(Supplied information)

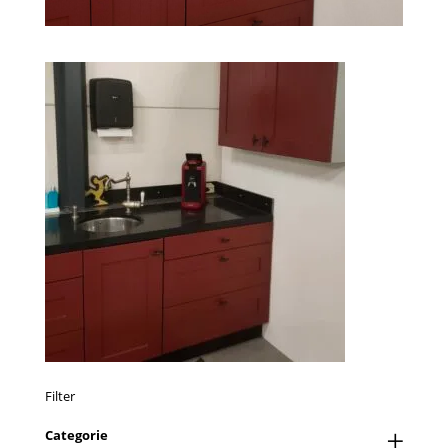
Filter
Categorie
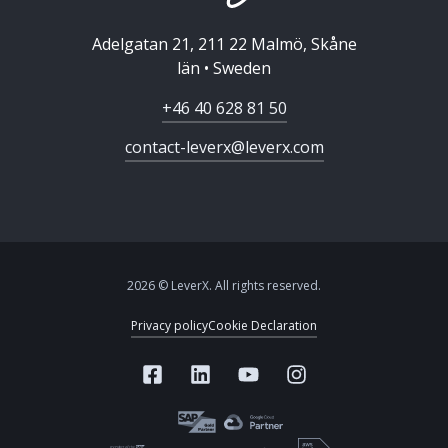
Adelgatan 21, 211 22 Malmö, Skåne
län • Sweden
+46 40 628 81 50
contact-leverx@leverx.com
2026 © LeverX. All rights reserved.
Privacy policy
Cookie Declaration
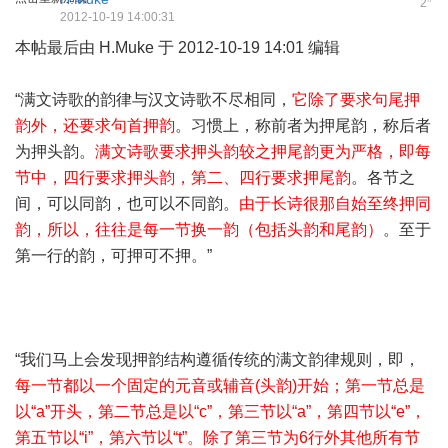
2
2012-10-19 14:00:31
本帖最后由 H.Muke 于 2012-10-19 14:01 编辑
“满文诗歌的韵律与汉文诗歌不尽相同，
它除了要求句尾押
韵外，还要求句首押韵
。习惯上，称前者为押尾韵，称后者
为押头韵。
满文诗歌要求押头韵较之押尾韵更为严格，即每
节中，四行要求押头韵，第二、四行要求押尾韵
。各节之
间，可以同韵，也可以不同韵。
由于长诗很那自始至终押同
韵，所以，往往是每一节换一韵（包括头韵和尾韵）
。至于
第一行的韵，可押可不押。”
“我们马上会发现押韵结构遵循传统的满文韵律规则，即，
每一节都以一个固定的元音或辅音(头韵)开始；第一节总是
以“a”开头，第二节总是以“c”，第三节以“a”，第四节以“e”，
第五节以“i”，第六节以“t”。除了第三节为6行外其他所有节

(End Supplied information)

### Problem statement
Reproduce all the text in the listing line for line without changing anything, and leave out the pictures.

### Problem solution
Filter
Categorie
Adelgatan 21, 211 22 Malmö, Skåne
län • Sweden
+46 40 628 81 50
contact-leverx@leverx.com
2026 © LeverX. All rights reserved.
Privacy policy
Cookie Declaration
2
2012-10-19 14:00:31
本帖最后由 H.Muke 于 2012-10-19 14:01 编辑
“满文诗歌的韵律与汉文诗歌不尽相同，
它除了要求句尾押
韵外，还要求句首押韵
。习惯上，称前者为押尾韵，称后者
为押头韵。
满文诗歌要求押头韵较之押尾韵更为严格，即每
节中，四行要求押头韵，第二、四行要求押尾韵
。各节之
间，可以同韵，也可以不同韵。
由于长诗很那自始至终押同
韵，所以，往往是每一节换一韵（包括头韵和尾韵）
。至于
第一行的韵，可押可不押。”
“我们马上会发现押韵结构遵循传统的满文韵律规则，即，
每一节都以一个固定的元音或辅音(头韵)开始；第一节总是
以“a”开头，第二节总是以“c”，第三节以“a”，第四节以“e”，
第五节以“i”，第六节以“t”。除了第三节为6行外其他所有节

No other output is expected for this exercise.